▶ SELECTED EXTRACT:
──────

BOPP can have additives such as slip agents added. These are contained within the bulk and migrate to the surface to reduce the coefficient of friction by reducing the surface energy. These low molecular weight slip agents can be removed by treating the surface such as by corona.  This has only a temporary beneficial effect as more of the slip agent will migrate out of the bulk to the surface given time. The exact time is also affected by temperature with higher temperatures reducing the time for the slip agents to migrate to the surface.   The slip agent is indiscriminate and will migrate to all surfaces.  Once a surface has been metallized this can prevent the slip agent migrating to the metal surface. However this does not mean that the slip agent will not appear on the metal surface.  Once the web has been metallized and re-wound the metal surface will be in contact with the reverse surface which may have some slip agent present. The metal surface will be in direct contact with the slip agent and the high surface energy of the metal will make it energetically advantageous for the slip agent to stay on the metal surface.  Thus the metal surface will age as more slip agent migrates out of the bulk to the reverse surface and is transferred across to the front surface in the wound roll. 

The metal surface will also be changing with time as the aluminium oxidises. The initial oxidation will be immediate but the oxidation process does not stop but will continue albeit at an ever slowing rate.  Once a nanometer or so of oxide is reached the surface energy will plateau out and will not change any further except by the contamination route as described above.

The net result of all this is that there can be problems of adhesion that can relate back to the time between the corona treatment and metallization and the printed coatings.  Generally adhesion will be higher if the printing is carried out with the minimal time between the surface treatment and metallization and the printing.  Similarly the metal adhesion can be affected by the time between corona treatment and metal deposition. Frequently the metallizers will also use an in-vacuum plasma treatment to make sure the surface is freshly cleaned prior to metal deposition.

──────

▶ RECORD SET:
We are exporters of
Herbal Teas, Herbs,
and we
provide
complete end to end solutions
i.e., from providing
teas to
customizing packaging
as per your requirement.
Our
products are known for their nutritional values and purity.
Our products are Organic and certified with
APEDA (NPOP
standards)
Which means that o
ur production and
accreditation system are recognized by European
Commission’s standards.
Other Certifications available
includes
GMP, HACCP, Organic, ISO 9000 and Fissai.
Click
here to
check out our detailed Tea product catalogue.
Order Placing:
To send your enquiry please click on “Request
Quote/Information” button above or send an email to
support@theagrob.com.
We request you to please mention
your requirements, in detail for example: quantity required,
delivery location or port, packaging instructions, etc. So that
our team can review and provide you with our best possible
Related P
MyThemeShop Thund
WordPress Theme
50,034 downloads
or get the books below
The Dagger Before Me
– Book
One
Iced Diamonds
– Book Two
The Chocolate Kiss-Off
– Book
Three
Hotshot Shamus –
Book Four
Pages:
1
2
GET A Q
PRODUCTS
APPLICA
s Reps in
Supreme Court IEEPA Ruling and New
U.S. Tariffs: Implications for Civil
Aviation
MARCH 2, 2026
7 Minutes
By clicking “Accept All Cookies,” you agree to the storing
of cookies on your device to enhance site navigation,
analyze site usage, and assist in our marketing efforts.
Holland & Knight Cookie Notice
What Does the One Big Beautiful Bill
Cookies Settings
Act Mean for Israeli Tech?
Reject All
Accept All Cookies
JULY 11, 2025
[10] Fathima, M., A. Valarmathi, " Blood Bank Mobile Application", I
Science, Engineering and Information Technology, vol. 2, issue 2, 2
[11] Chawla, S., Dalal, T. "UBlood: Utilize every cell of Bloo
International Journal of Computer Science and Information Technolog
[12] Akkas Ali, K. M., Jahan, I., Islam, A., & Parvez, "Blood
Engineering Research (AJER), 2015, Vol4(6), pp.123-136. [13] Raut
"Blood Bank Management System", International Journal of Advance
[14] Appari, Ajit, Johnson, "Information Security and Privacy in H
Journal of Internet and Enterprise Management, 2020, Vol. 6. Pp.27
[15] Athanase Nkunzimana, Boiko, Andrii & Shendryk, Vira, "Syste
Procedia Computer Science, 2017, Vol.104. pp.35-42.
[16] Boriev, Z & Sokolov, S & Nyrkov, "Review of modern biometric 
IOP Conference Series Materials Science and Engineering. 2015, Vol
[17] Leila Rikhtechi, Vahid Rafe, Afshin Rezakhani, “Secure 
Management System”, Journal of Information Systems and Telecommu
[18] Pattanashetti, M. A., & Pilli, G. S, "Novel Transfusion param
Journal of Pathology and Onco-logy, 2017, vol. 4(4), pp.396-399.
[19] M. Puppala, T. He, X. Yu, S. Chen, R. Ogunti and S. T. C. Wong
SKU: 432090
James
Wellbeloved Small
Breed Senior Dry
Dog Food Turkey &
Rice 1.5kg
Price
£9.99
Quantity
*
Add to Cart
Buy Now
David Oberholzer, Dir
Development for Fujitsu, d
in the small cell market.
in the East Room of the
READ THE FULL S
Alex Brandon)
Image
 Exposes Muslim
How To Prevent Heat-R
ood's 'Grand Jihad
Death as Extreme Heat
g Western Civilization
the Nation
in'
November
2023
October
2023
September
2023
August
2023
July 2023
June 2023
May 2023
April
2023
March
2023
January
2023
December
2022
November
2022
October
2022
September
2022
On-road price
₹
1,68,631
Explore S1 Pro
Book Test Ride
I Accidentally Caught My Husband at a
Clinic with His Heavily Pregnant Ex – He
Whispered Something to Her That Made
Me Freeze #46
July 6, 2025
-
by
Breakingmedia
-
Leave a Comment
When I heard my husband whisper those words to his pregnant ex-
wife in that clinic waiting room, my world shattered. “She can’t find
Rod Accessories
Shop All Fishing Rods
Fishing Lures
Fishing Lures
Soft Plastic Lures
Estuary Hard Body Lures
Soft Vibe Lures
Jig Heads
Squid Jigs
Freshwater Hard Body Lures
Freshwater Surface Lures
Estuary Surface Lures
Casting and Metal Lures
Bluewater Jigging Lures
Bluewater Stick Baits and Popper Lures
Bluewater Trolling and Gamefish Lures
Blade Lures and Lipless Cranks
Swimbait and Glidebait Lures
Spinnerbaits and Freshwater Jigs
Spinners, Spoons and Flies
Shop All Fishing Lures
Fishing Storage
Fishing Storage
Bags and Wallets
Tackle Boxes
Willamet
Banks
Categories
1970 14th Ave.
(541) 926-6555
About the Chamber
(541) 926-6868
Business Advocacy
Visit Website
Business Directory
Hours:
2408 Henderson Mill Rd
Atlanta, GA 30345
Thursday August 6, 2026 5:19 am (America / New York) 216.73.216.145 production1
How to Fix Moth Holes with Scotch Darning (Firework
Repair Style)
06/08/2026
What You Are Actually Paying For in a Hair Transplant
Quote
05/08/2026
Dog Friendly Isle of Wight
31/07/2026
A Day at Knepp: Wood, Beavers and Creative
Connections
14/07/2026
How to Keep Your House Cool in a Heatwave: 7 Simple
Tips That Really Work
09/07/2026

──────

▶ TASK LIST:
- 1) According to the extract on slip agents in BOPP film, what treatment do metallizers frequently use to ensure the surface is freshly cleaned before metal deposition?
- 2) Continue the extract on slip agents in BOPP film, beginning after its final sentence.

▶ RESULTS BY TASK:
- 1) An in-vacuum plasma treatment.

- 2)
The choice of which side to print onto can be affected by the time lag between corona and metallization and printing.  If the time is short then it is less likely to matter and the choice can be made purely of aesthetic and functional grounds. If the time lag is great it may be that only one side will work without delamination because of the self contamination process.

Although this may not answer your question directly I hope it gives you an insight into the processes that are happening and it will allow you to make an informed choice.

This topic has also caused several questions to be asked about surface energy, decay of surface energy and the mechanisms involved; such as……

What is the normal surface tension of metallised film after the metallising process? What would be the ideal surface tension of the metal side of VMCPP if we are to laminate by a solvent free process?

I wonder if there is an effect on the dyne level of standard PET when metallized? A none treated standard PET has a dyne level of 40 to 42, is it possible that this level gets down to 32 when metallized (metallized side of course)?    If so, how this loss of treatment occurs (mechanism)?

We being a converter was wondering whether there is a decay curve for surface energy for BOPP, CPP, films and their metallised counterparts?

ANSWER

Most film manufacturers will give a surface energy if asked.

Generally it PET is 41-44 & PP is 29-31 before any treatment.

The reason why PP (OPP or CPP) tends to deteriorate faster is that PP films often have more additives included and these migrate to the surface and reduce the surface energy.   PET films not only include fewer additives but also any surface treatment is retained much longer.

OPP can be retreated but the re-treatment will also have a limited lifetime.  The additives are within the bulk and will begin to migrate out as soon as the treatment is completed.  Contamination of the surface by the additives can also occur by transfer of them from the back surface onto the front surface.  Thus if the roll has only had one side treated and then been left stored for some time there will have been plenty of time for the additives present on the back surface to transfer onto the front surface reducing the effect of any surface treatment. This is in addition to the migration problem.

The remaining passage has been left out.